▸ Problem set
A - Which tasks does the graph neural networks summary list under its "Tasks" heading?
B - Could you carry the graph neural networks summary on from its last line?

▸ Selected text
-=-=-=-=-

This post is a summary of lectures 6 to 8 (Videos 17 to 25) of Stanford CS224W, ‘Machine Learning with Graphs’ course. (youtube)

Introduction to Graph Neural Networks

The goal is to find an encoding of vector $v$ based graph structure

$$ ENC(v) = \text{Multiple layers of non-linear transformation} \ \text{based on graph structure} $$

Deep Graph Encoder
Deep Graph Encoder

Tasks

  • Node classification
  • Link prediction
  • Community detection
  • Network similarity

😐 Modern deep learning toolbox is designed for simple sequences and grids

But graphs:

  • Arbitrary size and complex topological structure
  • No Fixed ordering or reference point
  • Often dynamic and have multimodal features

Basic of Deep Learning

I skip this lecture.

Deep Learning for Graphs

NotionDescription
$G$Graph
$V$Vertex set
$A$Adjacency matrix
$X\in \mathbb{R}^{m\times|V|}$Matrix of node features
$v\in V$A node
$N(v)$Set of neighbors of $v$

Naive approach

Join adjacency matrix and feature and then feed them to the deep neural net:

naive approach
Naive Approach

  • $O(|V|)$ parameters
  • Not applicable to graphs with different size
  • Depends on node ordering

CNNs similar idea

💡Transform information at the neighbors and combine it.

-=-=-=-=-

▸ Provided data
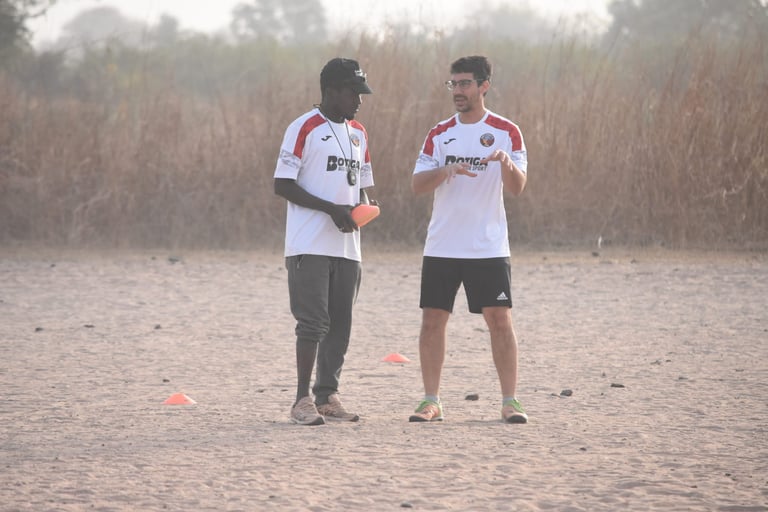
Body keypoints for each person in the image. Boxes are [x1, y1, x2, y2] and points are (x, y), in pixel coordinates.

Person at [408, 55, 529, 424]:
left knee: (500, 321)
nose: (457, 91)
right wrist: (444, 170)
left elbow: (518, 187)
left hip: (488, 246)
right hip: (443, 244)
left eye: (464, 84)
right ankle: (432, 400)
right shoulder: (439, 133)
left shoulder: (508, 131)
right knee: (432, 320)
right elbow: (416, 186)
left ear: (484, 86)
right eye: (453, 84)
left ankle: (510, 402)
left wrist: (506, 164)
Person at [274, 57, 376, 425]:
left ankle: (327, 396)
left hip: (348, 247)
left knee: (340, 324)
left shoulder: (359, 133)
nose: (359, 101)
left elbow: (361, 188)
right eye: (353, 92)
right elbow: (282, 184)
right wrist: (331, 210)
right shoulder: (303, 128)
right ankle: (302, 400)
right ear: (331, 91)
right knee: (313, 323)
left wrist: (365, 208)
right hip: (309, 244)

-=-=-=-=-

▸ Answers to each task
A -
- Node classification
- Link prediction
- Community detection
- Network similarity

B -
  • Transform messages $h_i$ from neighbors: $W_ih_i$
  • Add them up: $\sum_iW_ih_i$

Graph Convolutional Neural Network (GCN)

💡Network neighborhood defines a computation graph

Computation graph based on graph structure
Computation graph based on graph structure

The math

  1. Initial 0th layer embeddings are equal to node feature

$$h_v^0=x_v$$

  1. For each layer

$$ h_v^{(l+1)} = \textcolor{orange}{\sigma}( \textcolor{pink}{W_l} \textcolor{skyblue}{\sum_{u\in N(v)}\frac{h_u^{(l)}}{|N(v)|}} + \textcolor{pink}{B_l}h_v ), \quad \forall l \in \lbrace 0, \dots, \textcolor{purple}{L}-1 \rbrace $$

  • Where:
    • $\textcolor{orange}{\sigma}$: None-linearity (e.g. ReLU)
    • $\textcolor{pink}{W_l}$, $\textcolor{pink}{B_l}$: Trainable weight matrix
    • $\textcolor{skyblue}{\sum_{u\in N(v)}\frac{h_u^{(l)}}{|N(v)|}}$: Averages of neighbor’s previous layer embeddings
    • $\textcolor{purple}{L}$: Total number of layers
  1. Embedding after L layers of neighborhood aggregation $$z_v=h_v^{(L)}$$

Matrix formulation

  • $H^{(l)}=[h_1^{(l)}\dots h_{|V|}^{(l)}]^T$

Matrix form of hidden embedding
Matrix form of hidden embedding

  • $\sum_{u\in N(v)} h_u^{(l)} = A_{v,:}H^{(l)}$
    • $A_{v,:}$ means row $v$ of adjacency matrix $A$
  • $D$ is diagonal matrix where: $D_{v,v}=\text{Deg}(v) + \epsilon $
    • $D_{v,v}^{-1}=1/(|N(v)|+\epsilon)$
    • $\epsilon$ prevents dividing by zero.
  • $\tilde{A}=D^{-1}A$

Matrix form

$$ H^{(l+1)}=\sigma(\textcolor{tomato}{\tilde{A}H^{(l)}W_l^T } + \textcolor{aqua}{H^{(l)}B_l^T}) $$

  • Neighborhood aggregation
  • Self transformation

🙃 Not all GNNs can be expressed in matrix form, when aggregation function is complex.

How to train a GNN

Supervised

Minimize loss between GNN output and label

$$ \min_{\theta}\mathcal{L}(y,f(z_v)) $$

Unsupervised

Because no label is available, use the graph structure as the supervision (e.g. node similarity based random walks, matrix factorization, etc.).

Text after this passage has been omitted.